In a word, the transaction is made artificially trilateral instead of bilateral. It is artificial because unlike in tangible commodities where physical restrictions of location and geography may give rise to middle men as intermediaries between sellers and end-users, in labor-power, as a rule, there are no such restrictions. The worker can himself go direct to the capitalist to apply for a job, or sell his labor-power.
In the long run, the trilateral arrangement in the sale of labor-power depresses the social average of the value of labor-power as purchased by the capitalist as a class.
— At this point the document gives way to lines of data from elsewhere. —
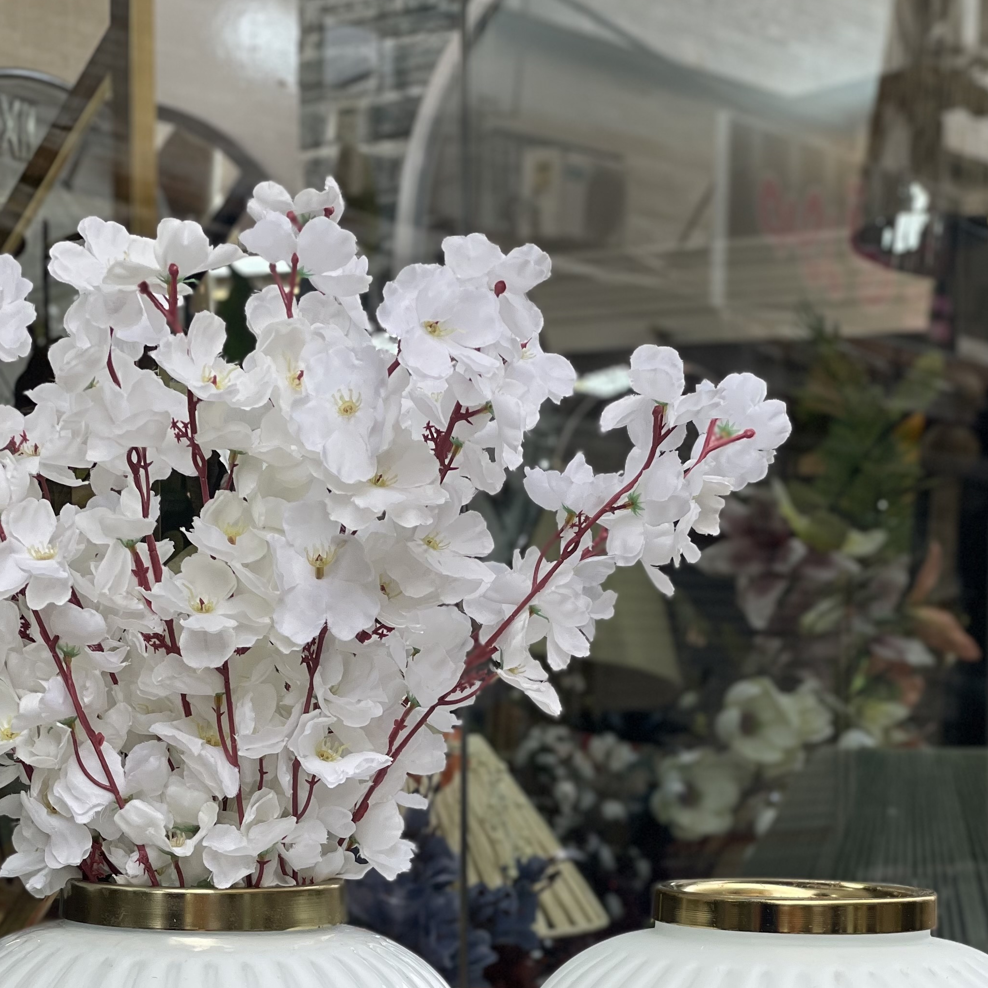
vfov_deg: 18.8
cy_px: 880
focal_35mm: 91
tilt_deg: -2.2
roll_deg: +0.6
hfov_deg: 19.1
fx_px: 2939
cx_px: 421
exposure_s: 1/292
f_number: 2
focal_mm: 6
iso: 32
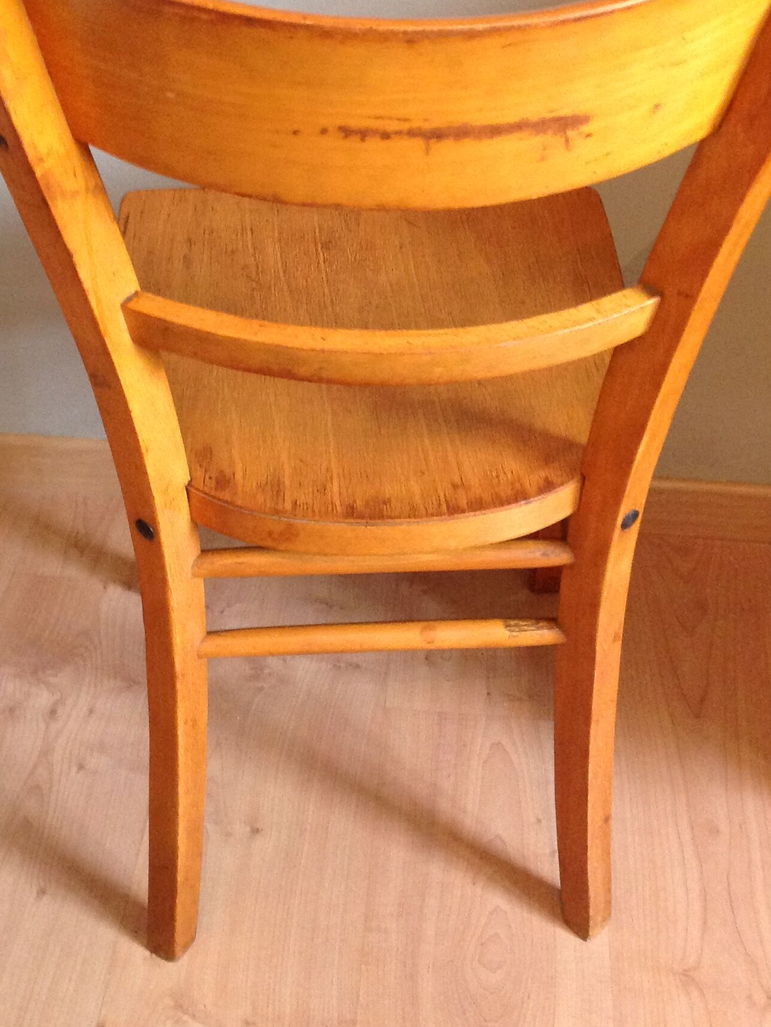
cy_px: 373
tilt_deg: -36.1
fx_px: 1574
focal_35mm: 53
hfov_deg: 27.5
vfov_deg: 35.9
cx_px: 360
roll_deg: +0.8
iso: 250
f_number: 2.4
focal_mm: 4.28
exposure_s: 1/15
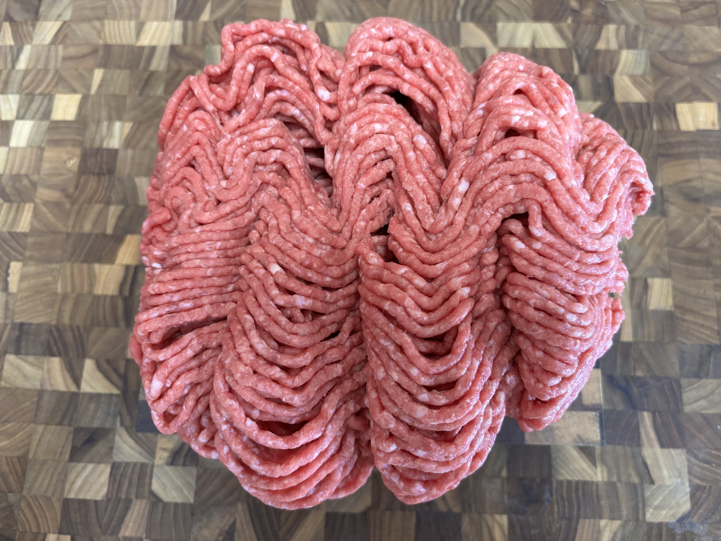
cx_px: 360
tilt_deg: -74.6
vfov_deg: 53.1
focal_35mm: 26
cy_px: 270
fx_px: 542
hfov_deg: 67.3
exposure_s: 1/60
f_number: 1.6
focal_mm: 5.96
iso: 250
It does not matter whether the middle man is merely an alter ego of the capitalist (primitive type) or an independent capitalist himself (modern type). As long as the trilateral arrangement is forced artificially upon the transaction, the exploitation subsists. The workers sell cheap, depressing the social average of the value of labor-power and, therefore, the capitalist buys cheap even if in the short run he had to spend extra by sharing with the middle man a portion of the surplus value created by the use of labor-power.
Therefore, anything short of abolishing the trilateral work arrangement in favor of direct or bilateral transaction between workers and the capitalist is nothing but continuing the same exploitation in a different form.
The solution to contractualization is to do away with middle men altogether, may they be called labor-only contractors or legitimate service providers. They are a superfluity serving no productive function except to add another layer to the sale of labor-power.
In fact, the law provides Secretary Bello the alternative of requiring the direct hiring of workers by the principal and prohibiting all forms of contractualization.
Under Article 106 of the Labor Code, the Labor Secretary may, by appropriate regulations, restrict or prohibit the contracting-out of labor to protect the rights of workers.
Two powers are conferred here. First is mere regulation and second is outright prohibition of the contracting-out of labor.
So far, all the past Secretaries up to Secretary Bello have gone the route of regulation. No one has ever prohibited contractualization.
Mere regulation, like the Duterte draft D.O., can never solve the problem because it presupposes or creates the problem first. “Regulating” the trilateral work arrangement means instituting it a priori and preserving it as an institution.
Decades of regulation have brought workers to economic misery, loss of bargaining power at the workplace and in-security of tenure. Not regulation but only the complete abolition of all forms of contractualization can improve the lives of millions of Filipino workers.
* Luke Espiritu is the President of the militant labor federation, SUPER.